Festival song contest on again
A week after announcing to Parliament that the Jamaica Festival Song Competition would be cancelled this year due to sub-par entries, Entertainment and Culture Minister Olivia “Babsy” Grange says it’s back on the raft of activities for Jamaica’s 60th Independence celebration.
Grange made her latest pronouncement at Tuesday’s opening ceremony of the Jamaica Diaspora Conference in downtown Kingston.
“I just want to say to the Diaspora and to Jamaicans, here at home, that we will have a Festival Song Competition and we will have quality entries,” she said, adding that the deadline for entries has been extended for a week.
“What we have decided to do is to create a narrow window of one week and to invite new entries, and I have been networking the industry to get good producers, good songwriters and performers on board so that we can come up with 10 songs — and we will have a Festival Song Competition… In addition, we will have our Jamaica 60 commemorative album which will feature Koffee, Shaggy, Agent Sasco, Omi and a number of others to be announced,” she continued.
In a subsequent release sent to the Jamaica Observer, Grange said the decision to go ahead with the Jamaica Festival Song Competition, under amended rules, was decided at a Cabinet meeting on Monday.
“[And] for a limited period of one week, starting today [Tuesday], the panel will be seeking to identify an additional seven songs for the finals,” the statement read.
Last Wednesday, during her sectoral debate presentation to Parliament in Gordon House, Grange said — like 2017 — the song competition was being cancelled due to the poor quality of entries.
A total of 123 entries were received and, of that amount, only three made the cut. The decision to cancel the Jamaica Festival Song Competition did not go down well with the public.
Chairman of the Diaspora Conference Committee, Don Wehby said that he was happy to hear the competition was still on.
“I must say that I was truly disappointed when I heard the [first] news. In fact, I will share a secret with you, my first memory of a Festival Song was Cherry Oh Baby which was done by Eric Donaldson in 1971,” he told the gathering at Tuesday’s conference.

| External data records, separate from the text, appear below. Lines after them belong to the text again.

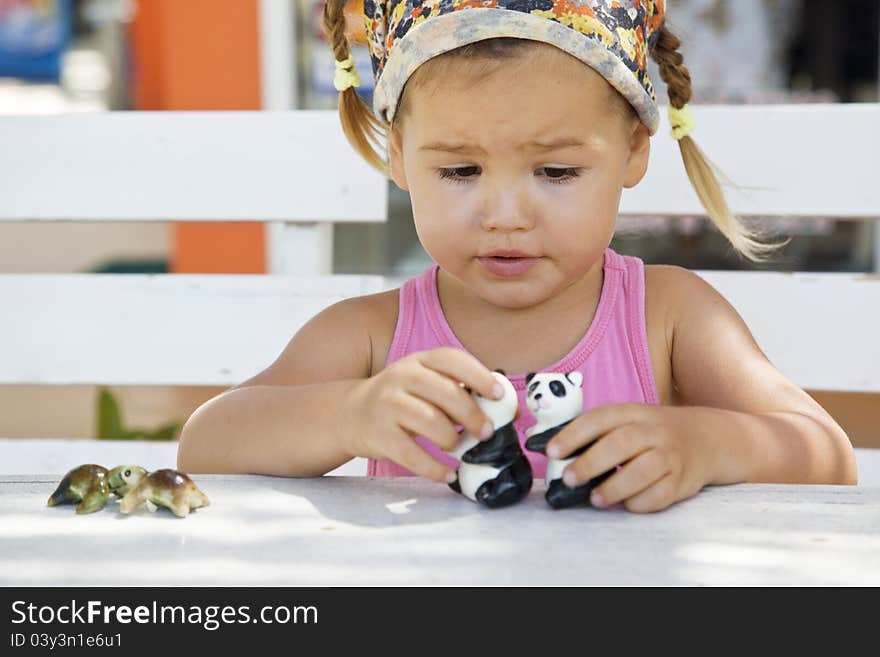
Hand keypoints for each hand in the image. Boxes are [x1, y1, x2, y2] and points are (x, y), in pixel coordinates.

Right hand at [341, 347, 502, 482]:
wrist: (350, 414)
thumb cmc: (403, 400)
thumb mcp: (426, 385)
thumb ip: (462, 392)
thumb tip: (510, 411)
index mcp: (419, 361)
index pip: (452, 360)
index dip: (479, 376)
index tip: (498, 396)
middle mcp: (401, 377)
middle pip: (445, 393)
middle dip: (472, 415)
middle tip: (487, 432)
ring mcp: (387, 405)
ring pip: (430, 422)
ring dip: (453, 440)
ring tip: (459, 448)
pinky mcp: (378, 435)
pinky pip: (412, 455)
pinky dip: (435, 468)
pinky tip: (449, 474)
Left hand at [546, 404, 712, 512]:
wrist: (705, 438)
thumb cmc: (651, 432)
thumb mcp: (627, 420)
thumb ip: (594, 432)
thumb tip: (545, 446)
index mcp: (633, 412)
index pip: (600, 418)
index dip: (574, 434)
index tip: (552, 451)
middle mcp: (653, 430)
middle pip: (621, 444)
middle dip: (590, 462)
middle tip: (568, 478)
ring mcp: (671, 455)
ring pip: (644, 471)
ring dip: (615, 487)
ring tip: (594, 499)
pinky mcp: (683, 480)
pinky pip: (661, 494)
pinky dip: (640, 502)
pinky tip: (626, 504)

The Jamaica Festival Song Competition was first suspended in 2013 by then Minister of Youth and Culture Lisa Hanna, who wanted to reposition the contest as well as implement a voting system by which people could select their favourite Festival Song.

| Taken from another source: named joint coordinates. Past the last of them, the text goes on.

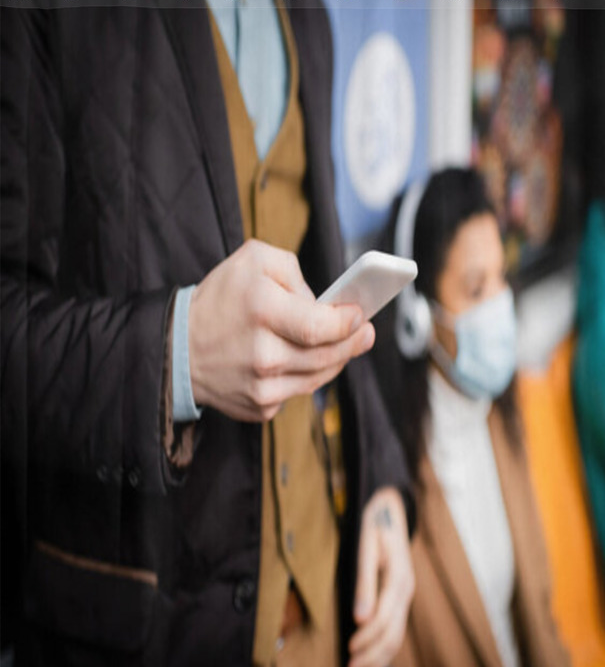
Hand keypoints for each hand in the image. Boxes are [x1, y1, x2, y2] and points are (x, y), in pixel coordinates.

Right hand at [187, 239, 374, 420]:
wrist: (177, 347)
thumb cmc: (220, 298)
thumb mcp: (253, 260)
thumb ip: (294, 271)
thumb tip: (323, 302)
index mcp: (262, 311)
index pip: (321, 326)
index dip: (348, 324)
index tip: (360, 315)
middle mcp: (262, 354)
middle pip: (327, 356)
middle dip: (353, 343)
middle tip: (366, 332)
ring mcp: (260, 386)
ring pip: (318, 378)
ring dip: (336, 361)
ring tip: (345, 344)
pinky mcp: (258, 407)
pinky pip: (297, 392)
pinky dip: (306, 376)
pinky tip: (304, 360)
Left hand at [348, 487, 414, 666]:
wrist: (389, 507)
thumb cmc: (374, 523)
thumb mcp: (366, 547)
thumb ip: (364, 583)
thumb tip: (360, 618)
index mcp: (398, 577)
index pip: (384, 618)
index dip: (367, 637)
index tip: (350, 649)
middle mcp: (406, 588)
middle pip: (393, 632)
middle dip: (373, 655)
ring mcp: (406, 593)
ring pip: (397, 634)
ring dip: (379, 656)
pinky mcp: (400, 595)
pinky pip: (397, 627)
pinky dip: (385, 646)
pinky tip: (373, 658)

At the time, Grange labelled the move as a “backward step and a disgrace”.
Started in 1966, the Festival Song Competition (formerly the Popular Song Contest) is one of the highlights of Jamaica’s Independence celebrations.

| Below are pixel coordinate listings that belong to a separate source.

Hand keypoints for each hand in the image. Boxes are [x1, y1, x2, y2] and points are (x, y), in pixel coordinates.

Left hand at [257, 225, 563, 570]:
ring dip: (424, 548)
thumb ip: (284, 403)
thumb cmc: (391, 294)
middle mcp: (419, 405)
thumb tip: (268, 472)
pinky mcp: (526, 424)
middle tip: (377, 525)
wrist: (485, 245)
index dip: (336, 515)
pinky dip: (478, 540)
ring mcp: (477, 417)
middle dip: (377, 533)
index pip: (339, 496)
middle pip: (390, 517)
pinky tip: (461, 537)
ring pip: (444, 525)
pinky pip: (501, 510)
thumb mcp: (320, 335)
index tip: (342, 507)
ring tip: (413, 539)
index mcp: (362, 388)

The inaugural contest was won by The Maytals with Bam Bam. Other winners include: Ba Ba Boom by The Jamaicans in 1967; Desmond Dekker & The Aces’ Intensified in 1968; Eric Donaldson’s enduring Cherry Oh Baby and Land of My Birth in 1971 and 1978, respectively; and, Give Thanks And Praises by Roy Rayon, which won in 1987.
Last year’s winner was Stacious with Jamaican Spirit.